**What you have to do:**
Your answer should consist of the lines in the following data that contain "were".

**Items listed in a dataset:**
---
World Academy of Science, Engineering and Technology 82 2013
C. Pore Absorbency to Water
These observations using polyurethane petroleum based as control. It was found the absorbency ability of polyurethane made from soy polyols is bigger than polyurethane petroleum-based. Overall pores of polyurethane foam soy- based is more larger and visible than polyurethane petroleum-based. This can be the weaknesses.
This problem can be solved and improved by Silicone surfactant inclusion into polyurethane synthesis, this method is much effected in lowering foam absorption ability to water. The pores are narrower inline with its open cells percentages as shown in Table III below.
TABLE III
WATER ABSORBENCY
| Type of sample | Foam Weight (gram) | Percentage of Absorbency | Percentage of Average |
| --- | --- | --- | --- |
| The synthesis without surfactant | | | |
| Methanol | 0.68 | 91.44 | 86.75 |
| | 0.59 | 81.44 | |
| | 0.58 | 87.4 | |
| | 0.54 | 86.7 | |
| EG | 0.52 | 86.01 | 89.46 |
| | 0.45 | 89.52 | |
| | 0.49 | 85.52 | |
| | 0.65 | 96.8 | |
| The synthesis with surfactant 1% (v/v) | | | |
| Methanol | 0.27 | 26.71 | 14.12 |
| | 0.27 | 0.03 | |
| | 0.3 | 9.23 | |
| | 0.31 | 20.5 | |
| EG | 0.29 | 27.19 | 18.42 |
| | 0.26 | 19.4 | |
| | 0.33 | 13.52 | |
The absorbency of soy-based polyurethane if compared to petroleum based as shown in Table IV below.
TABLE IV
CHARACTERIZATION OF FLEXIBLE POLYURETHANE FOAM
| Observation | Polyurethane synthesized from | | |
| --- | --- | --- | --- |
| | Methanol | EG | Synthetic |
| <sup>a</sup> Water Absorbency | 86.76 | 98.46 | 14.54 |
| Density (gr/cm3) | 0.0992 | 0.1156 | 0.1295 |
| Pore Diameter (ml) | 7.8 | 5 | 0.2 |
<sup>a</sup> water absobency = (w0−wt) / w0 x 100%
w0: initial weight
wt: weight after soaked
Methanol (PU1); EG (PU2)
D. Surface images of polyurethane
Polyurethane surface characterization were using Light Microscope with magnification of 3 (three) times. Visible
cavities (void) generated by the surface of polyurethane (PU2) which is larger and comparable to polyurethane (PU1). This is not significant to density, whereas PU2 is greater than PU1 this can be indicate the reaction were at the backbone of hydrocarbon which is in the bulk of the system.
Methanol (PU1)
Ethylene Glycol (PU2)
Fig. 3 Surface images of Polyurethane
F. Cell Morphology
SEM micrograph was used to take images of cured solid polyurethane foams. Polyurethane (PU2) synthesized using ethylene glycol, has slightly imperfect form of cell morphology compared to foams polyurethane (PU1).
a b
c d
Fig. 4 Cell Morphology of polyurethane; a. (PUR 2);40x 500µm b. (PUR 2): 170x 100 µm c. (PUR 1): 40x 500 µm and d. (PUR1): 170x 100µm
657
---
**Problem solution:**
Polyurethane surface characterization were using Light Microscope with magnification of 3 (three) times. Visible
cavities (void) generated by the surface of polyurethane (PU2) which is larger and comparable to polyurethane (PU1). This is not significant to density, whereas PU2 is greater than PU1 this can be indicate the reaction were at the backbone of hydrocarbon which is in the bulk of the system.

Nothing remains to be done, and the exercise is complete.